A “reverse” communication is when computed ghost atom attributes are sent back to the processor who owns the atom. This is used (for example) to sum partial forces on ghost atoms to the complete force on owned atoms. The order of the two stages described in the ghost atom communication figure is inverted and the same lists of atoms are used to pack and unpack message buffers with per-atom forces. When a received buffer is unpacked, the ghost forces are summed to owned atom forces. As in forward communication, forces on atoms in the four blue corners of the diagrams are sent, received, and summed twice (once at each stage) before owning processors have the full force.
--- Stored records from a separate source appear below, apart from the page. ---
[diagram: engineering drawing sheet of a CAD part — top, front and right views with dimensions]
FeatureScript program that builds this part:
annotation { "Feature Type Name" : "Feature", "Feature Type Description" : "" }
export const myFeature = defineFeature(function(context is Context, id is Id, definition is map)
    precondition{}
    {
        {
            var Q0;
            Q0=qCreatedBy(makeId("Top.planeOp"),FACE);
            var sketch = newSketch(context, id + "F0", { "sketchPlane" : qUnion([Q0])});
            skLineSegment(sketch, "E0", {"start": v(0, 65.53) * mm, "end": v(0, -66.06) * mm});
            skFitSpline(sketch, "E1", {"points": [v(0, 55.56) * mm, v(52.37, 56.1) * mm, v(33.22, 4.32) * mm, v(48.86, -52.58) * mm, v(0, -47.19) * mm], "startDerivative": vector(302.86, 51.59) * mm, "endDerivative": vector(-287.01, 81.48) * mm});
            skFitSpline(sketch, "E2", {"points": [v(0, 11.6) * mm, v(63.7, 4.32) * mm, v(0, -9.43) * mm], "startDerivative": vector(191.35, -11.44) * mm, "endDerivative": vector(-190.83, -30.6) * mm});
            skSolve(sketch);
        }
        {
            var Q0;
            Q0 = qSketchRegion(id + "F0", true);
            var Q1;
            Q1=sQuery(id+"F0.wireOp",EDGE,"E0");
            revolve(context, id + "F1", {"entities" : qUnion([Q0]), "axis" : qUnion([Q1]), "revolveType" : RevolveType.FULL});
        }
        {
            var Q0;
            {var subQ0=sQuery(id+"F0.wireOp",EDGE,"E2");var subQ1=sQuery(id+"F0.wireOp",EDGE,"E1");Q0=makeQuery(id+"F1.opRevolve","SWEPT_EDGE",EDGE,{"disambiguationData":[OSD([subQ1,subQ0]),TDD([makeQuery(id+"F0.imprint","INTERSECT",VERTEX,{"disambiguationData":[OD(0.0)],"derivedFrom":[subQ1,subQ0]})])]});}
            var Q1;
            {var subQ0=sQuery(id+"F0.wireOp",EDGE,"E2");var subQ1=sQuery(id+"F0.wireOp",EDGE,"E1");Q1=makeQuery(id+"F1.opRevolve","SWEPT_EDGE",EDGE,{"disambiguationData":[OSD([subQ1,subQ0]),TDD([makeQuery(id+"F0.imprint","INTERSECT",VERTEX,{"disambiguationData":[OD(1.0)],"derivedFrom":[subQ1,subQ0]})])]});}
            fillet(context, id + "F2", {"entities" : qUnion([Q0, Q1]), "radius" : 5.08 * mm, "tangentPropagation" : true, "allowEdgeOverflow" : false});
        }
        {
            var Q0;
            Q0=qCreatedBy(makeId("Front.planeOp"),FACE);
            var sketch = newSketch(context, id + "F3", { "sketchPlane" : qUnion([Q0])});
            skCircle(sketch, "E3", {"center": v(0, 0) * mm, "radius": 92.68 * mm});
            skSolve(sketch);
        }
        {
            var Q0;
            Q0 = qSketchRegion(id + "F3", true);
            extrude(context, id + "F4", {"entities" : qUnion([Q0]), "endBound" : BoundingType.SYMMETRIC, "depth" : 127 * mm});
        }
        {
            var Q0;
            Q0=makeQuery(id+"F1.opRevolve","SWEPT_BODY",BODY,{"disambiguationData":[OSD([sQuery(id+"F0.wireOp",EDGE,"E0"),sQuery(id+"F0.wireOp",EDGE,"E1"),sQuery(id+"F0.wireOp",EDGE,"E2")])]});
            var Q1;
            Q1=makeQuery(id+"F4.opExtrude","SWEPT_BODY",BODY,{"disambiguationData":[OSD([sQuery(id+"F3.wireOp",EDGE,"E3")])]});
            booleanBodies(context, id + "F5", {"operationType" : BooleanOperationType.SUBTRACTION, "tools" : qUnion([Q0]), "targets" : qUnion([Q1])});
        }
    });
These two operations are used many places within LAMMPS aside from exchange of coordinates and forces, for example by manybody potentials to share intermediate per-atom values, or by rigid-body integrators to enable each atom in a body to access body properties. Here are additional details about how these communication operations are performed in LAMMPS:

  • When exchanging data with different processors, forward and reverse communication is done using MPI_Send() and MPI_IRecv() calls. If a processor is “exchanging” atoms with itself, only the pack and unpack operations are performed, e.g. to create ghost atoms across periodic boundaries when running on a single processor.

  • For forward communication of owned atom coordinates, periodic box lengths are added and subtracted when the receiving processor is across a periodic boundary from the sender. There is then no need to apply a minimum image convention when calculating distances between atom pairs when building neighbor lists or computing forces.

  • The cutoff distance for exchanging ghost atoms is typically equal to the neighbor cutoff. But it can also chosen to be longer if needed, e.g. half the diameter of a rigid body composed of multiple atoms or over 3x the length of a stretched bond for dihedral interactions. It can also exceed the periodic box size. For the regular communication pattern (left), if the cutoff distance extends beyond a neighbor processor’s sub-domain, then multiple exchanges are performed in the same direction. Each exchange is with the same neighbor processor, but buffers are packed/unpacked using a different list of atoms. For forward communication, in the first exchange a processor sends only owned atoms. In subsequent exchanges, it sends ghost atoms received in previous exchanges. For the irregular pattern (right) overlaps of a processor’s extended ghost-atom sub-domain with all other processors in each dimension are detected.